Il y a aussi un truculent Steve Carrell en imprésario tout-puissant dont le cœur chavire pour une petite jeunette, et un remarquable et séduisant Corey Stoll qui joue Ben, la grand frère mafieux de Bobby, dont le quotidien de malfrat est la source de vignettes à l'humour scabreux qui apporte un peu de diversité au récit, pour un résultat parfois en demi-teinte. En effet, le film semble parfois se perdre un peu entre tous ses personnages, en particulier la famille de Bobby qui ne semble être là que pour prononcer quelques répliques parmi les plus fameuses et succulentes du cinéaste, surtout lorsqu'il s'agit de son fameux « humour juif ». On se régale certes, et on rit beaucoup, mais la plus grande force du film reste néanmoins son subtil discours amoureux qui passe d'un premier trio à un second au gré du flux et du reflux du désir et de la passion. Le film tout entier est comme sous-tendu par des vagues de passions et de ruptures qui vont et viennent et provoquent un complexe sentiment d'émotion mêlée de mélancolie et de bonheur : l'hésitation amoureuse de Vonnie entre le fougueux et maladroit Bobby et le plus rassurant mais volage Phil, la naissance de l'amour filmée avec une délicatesse infinie et les marivaudages cruels qui conduisent au choix douloureux de Vonnie. Ce film est un bonheur et une peine, qui culminent vers la fin de la partie new-yorkaise, au moment des pénibles retrouvailles entre les amants d'autrefois. Hasard merveilleux du cinéma, l'épouse de Bobby s'appelle aussi Veronica et la première Vonnie semble au premier abord n'être plus que l'ombre d'elle-même.

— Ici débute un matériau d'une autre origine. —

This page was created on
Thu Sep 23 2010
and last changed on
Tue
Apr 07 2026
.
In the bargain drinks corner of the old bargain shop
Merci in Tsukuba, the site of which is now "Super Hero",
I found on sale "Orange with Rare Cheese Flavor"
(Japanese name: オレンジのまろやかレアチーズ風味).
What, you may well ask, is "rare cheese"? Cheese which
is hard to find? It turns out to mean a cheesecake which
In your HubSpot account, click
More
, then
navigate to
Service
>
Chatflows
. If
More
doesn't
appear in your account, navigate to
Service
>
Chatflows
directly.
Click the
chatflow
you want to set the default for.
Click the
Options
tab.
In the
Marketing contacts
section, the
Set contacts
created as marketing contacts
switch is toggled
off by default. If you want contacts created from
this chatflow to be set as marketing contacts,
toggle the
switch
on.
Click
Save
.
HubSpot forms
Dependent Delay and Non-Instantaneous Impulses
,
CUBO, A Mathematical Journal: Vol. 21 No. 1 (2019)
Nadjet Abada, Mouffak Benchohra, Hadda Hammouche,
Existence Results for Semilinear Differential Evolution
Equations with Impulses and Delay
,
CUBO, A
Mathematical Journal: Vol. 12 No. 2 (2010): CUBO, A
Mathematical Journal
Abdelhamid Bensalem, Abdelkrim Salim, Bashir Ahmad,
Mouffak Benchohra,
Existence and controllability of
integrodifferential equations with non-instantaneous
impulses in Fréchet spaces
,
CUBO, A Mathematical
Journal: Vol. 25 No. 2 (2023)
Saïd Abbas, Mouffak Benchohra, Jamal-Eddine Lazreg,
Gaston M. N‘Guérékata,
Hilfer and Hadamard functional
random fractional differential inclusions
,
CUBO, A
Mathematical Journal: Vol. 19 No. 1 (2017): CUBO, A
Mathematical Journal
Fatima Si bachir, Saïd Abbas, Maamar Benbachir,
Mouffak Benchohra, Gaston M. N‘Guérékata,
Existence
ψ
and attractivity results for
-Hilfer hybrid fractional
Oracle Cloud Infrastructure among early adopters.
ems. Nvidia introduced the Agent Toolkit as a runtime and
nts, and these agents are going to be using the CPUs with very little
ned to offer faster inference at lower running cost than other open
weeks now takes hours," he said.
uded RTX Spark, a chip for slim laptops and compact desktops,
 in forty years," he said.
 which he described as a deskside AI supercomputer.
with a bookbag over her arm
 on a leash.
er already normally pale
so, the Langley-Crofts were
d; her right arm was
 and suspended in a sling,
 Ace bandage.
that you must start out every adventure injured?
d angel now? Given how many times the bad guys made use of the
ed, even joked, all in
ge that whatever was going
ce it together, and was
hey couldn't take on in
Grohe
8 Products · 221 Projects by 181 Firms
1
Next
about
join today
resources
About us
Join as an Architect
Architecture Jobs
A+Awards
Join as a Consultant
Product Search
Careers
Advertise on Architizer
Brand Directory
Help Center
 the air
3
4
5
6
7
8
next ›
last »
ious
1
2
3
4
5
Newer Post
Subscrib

Un grand Woody Allen « mineur », qui renoue tant avec l'ironie cuisante des ses chefs-d’œuvre passés (en particulier Annie Hall), la mélancolie profonde d'Intérieurs et de La Rose Pourpre du Caire, ou la légèreté de ses meilleurs films des dix dernières années (Midnight in Paris en tête). On en ressort comme un peu ivre, heureux mais fragile.